### Records to process
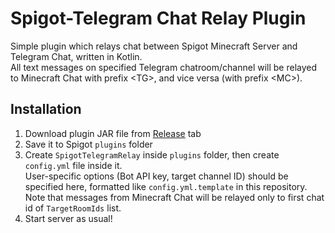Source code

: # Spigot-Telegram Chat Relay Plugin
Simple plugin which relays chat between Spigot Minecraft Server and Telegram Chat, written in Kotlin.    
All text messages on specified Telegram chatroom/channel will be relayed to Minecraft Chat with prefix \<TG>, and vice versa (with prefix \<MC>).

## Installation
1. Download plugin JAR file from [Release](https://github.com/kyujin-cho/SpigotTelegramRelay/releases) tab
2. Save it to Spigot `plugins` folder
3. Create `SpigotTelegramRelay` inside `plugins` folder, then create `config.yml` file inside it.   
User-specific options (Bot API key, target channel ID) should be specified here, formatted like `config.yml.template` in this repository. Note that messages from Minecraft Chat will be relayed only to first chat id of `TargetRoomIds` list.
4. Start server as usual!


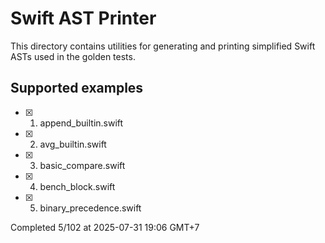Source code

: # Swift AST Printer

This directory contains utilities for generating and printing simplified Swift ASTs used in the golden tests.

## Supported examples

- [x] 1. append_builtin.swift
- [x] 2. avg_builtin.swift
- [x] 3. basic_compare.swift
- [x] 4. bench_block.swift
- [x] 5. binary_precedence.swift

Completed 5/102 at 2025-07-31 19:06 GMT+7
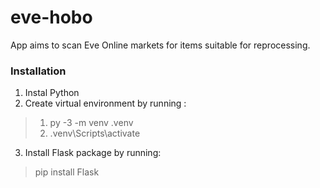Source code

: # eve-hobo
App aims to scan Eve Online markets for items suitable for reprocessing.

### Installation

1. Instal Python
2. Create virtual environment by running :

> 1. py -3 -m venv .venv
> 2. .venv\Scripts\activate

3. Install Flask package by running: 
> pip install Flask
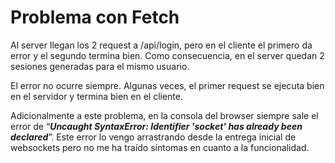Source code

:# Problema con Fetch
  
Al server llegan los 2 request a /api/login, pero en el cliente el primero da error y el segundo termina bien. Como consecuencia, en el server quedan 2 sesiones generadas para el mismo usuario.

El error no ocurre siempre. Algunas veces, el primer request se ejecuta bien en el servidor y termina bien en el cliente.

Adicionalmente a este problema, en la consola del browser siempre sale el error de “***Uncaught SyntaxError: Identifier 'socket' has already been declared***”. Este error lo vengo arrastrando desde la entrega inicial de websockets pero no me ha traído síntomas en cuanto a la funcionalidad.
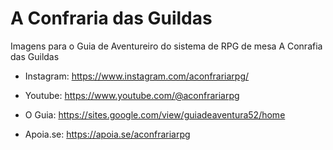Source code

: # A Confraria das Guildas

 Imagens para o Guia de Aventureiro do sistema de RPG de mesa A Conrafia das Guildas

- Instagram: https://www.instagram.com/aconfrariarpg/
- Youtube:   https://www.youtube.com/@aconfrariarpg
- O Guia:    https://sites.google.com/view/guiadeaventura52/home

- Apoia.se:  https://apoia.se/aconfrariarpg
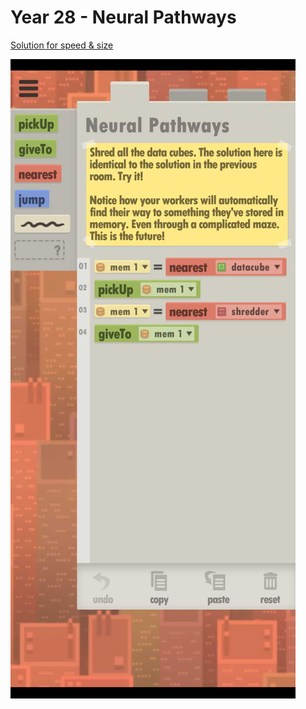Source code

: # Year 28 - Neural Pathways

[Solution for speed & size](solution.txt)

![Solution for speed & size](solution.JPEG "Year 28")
######
Work required
Retype all of the material above line for line, leaving the pictures out of your answer.

Your solution
Source code

: # Spigot-Telegram Chat Relay Plugin
Simple plugin which relays chat between Spigot Minecraft Server and Telegram Chat, written in Kotlin.    
All text messages on specified Telegram chatroom/channel will be relayed to Minecraft Chat with prefix \<TG>, and vice versa (with prefix \<MC>).

## Installation
1. Download plugin JAR file from [Release](https://github.com/kyujin-cho/SpigotTelegramRelay/releases) tab
2. Save it to Spigot `plugins` folder
3. Create `SpigotTelegramRelay` inside `plugins` folder, then create `config.yml` file inside it.   
User-specific options (Bot API key, target channel ID) should be specified here, formatted like `config.yml.template` in this repository. Note that messages from Minecraft Chat will be relayed only to first chat id of `TargetRoomIds` list.
4. Start server as usual!


Source code

: # Swift AST Printer

This directory contains utilities for generating and printing simplified Swift ASTs used in the golden tests.

## Supported examples

- [x] 1. append_builtin.swift
- [x] 2. avg_builtin.swift
- [x] 3. basic_compare.swift
- [x] 4. bench_block.swift
- [x] 5. binary_precedence.swift

Completed 5/102 at 2025-07-31 19:06 GMT+7
Source code

: # eve-hobo
App aims to scan Eve Online markets for items suitable for reprocessing.

### Installation

1. Instal Python
2. Create virtual environment by running :

> 1. py -3 -m venv .venv
> 2. .venv\Scripts\activate

3. Install Flask package by running: 
> pip install Flask
Source code

:# Problema con Fetch
  
Al server llegan los 2 request a /api/login, pero en el cliente el primero da error y el segundo termina bien. Como consecuencia, en el server quedan 2 sesiones generadas para el mismo usuario.

El error no ocurre siempre. Algunas veces, el primer request se ejecuta bien en el servidor y termina bien en el cliente.

Adicionalmente a este problema, en la consola del browser siempre sale el error de “***Uncaught SyntaxError: Identifier 'socket' has already been declared***”. Este error lo vengo arrastrando desde la entrega inicial de websockets pero no me ha traído síntomas en cuanto a la funcionalidad.
Source code

: # A Confraria das Guildas

 Imagens para o Guia de Aventureiro do sistema de RPG de mesa A Conrafia das Guildas

- Instagram: https://www.instagram.com/aconfrariarpg/
- Youtube:   https://www.youtube.com/@aconfrariarpg
- O Guia:    https://sites.google.com/view/guiadeaventura52/home

- Apoia.se:  https://apoia.se/aconfrariarpg
Source code

: # Year 28 - Neural Pathways

[Solution for speed & size](solution.txt)

![Solution for speed & size](solution.JPEG "Year 28")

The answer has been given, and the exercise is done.